I know that this isn’t my dream job. But it gives me the opportunity to help fund my dream. I’m currently in the works with starting a clothing brand, and I hope to grow it so I can become self sufficient financially. Because god I can’t imagine being a 50 year old nurse looking back at their youth wishing they didn’t take the chance to get out of healthcare. But, even then, I refuse to let my views on healthcare get in the way of taking care of patients. I’ll always do my best to give them my best. At the end of the day, this job is about the service of others.

Overall, I’m young. And I have my whole life ahead of me to do what I truly want. I might not be the happiest in my field, but I know when I achieve my dream of working for myself in the future, that I’ll be glad I went through nursing.
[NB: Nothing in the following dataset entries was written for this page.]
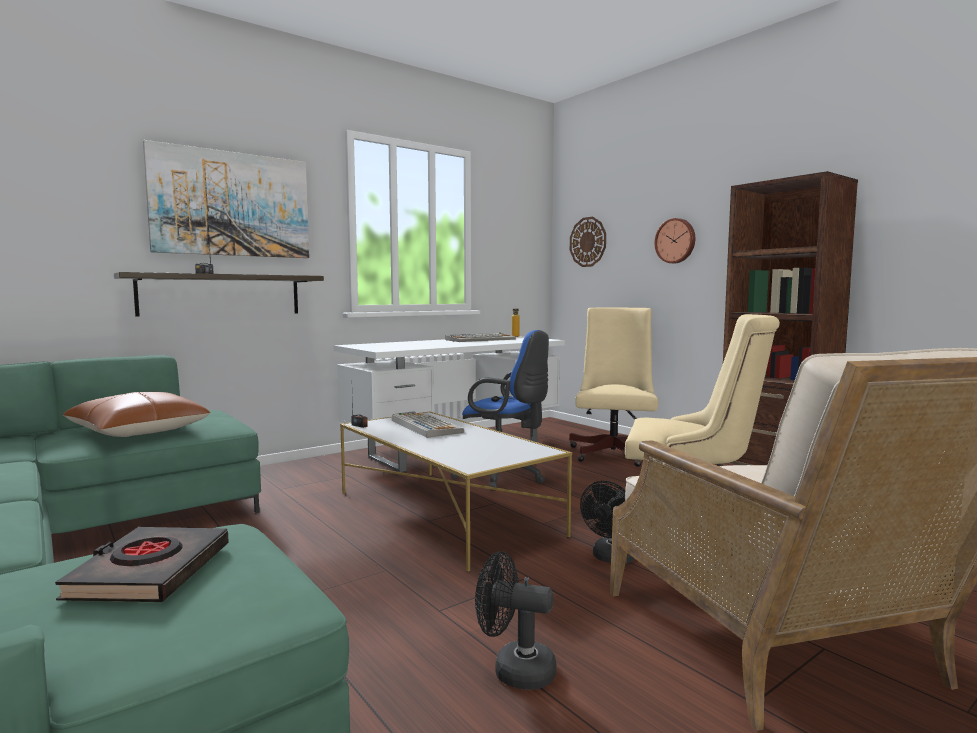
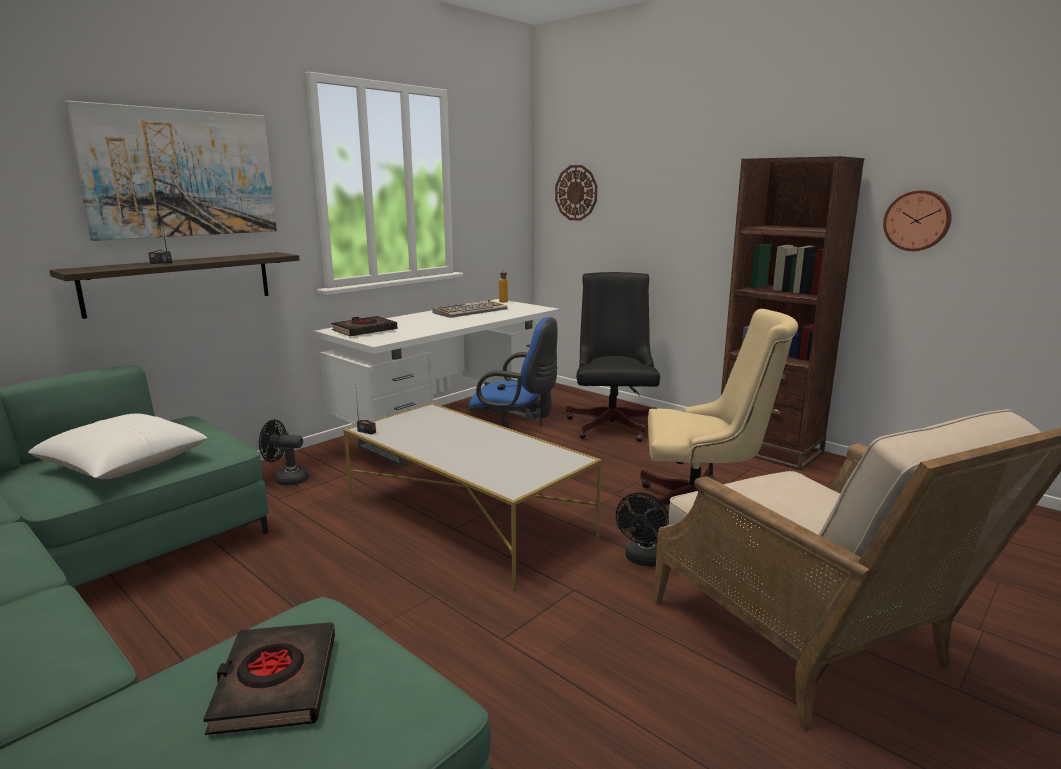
camera: 10 degrees left, 10 degrees up
(138, 431) = (124, 464): brown pillow -> white pillow
(376, 345) = (364, 330): none -> black book
(425, 426) = (437, 428): keyboard -> none
(514, 670) = (591, 697): black fan -> black fan (286, 479)
(615, 452) = (612, 424): beige office chair -> black office chair
(676, 241) = (674, 201): wall clock -> wall clock (917, 220)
Because it has taught me to be strong in the face of adversity. And only very few jobs can really make you feel that way like this one.
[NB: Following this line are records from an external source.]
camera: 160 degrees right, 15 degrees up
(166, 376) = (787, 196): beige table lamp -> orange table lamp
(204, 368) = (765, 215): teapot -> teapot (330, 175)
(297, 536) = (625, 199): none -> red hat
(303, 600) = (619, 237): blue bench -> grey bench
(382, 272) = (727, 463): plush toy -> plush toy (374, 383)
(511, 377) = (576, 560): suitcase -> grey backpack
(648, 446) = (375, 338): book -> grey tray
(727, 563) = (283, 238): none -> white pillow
  1. allthingsthriller · May 19, 2020

    I appreciate your honesty and the window into your profession. I’m glad and relieved to hear that you give your best and that you don’t take out your frustrations out on your patients.
    I have had a very dramatic experience with the healthcare system. My husband was injured by a urologist performing a nephrectomy. The surgeon nicked his bowel and for 6 days his abdomen was contaminated with feces and infection, all while my husband called the surgeon everyday complaining of his agony. Surgical gas, the surgeon told him. Uncomfortable, but nothing to worry about.
    My husband got sepsis. Then he was misdiagnosed when I rushed him to the emergency room. The emergency docs diagnosed him with a blood clot to the lung–not sepsis. Not a perforated bowel. For two additional days he was in ICU, being treated with blood thinners until I threw a fit and they did an MRI. He was about an hour away from death. They rushed him into surgery which they didn’t expect him to survive. He did, only to develop life threatening duodenal bleeding ulcers that required another major surgery after he almost bleed to death multiple times. He spent a month in critical care, fighting for his life.
    I want you to know, that it was the nurses in critical care that pulled my husband through–them and God. The doctors made many, many mistakes with him. The nurses were my husband’s advocates. They stood up for him and for me. They fought for his life, too.
    Sorry to write a book. But I want you to know, that your profession is appreciated. You make a big difference in peoples lives.

    Liked by 1 person

    • V1SIONS · May 20, 2020

      Thank you so much for sharing your story! I’m terribly sorry for what you and your husband had to go through. And I hope that he’s doing well after going through all of that. It’s completely messed up that the doctors made so many mistakes with him. It’s a good thing he had great nurses backing him up. And I appreciate the support, its things like reading the last part of your post that really helps me feel better during trying times like this.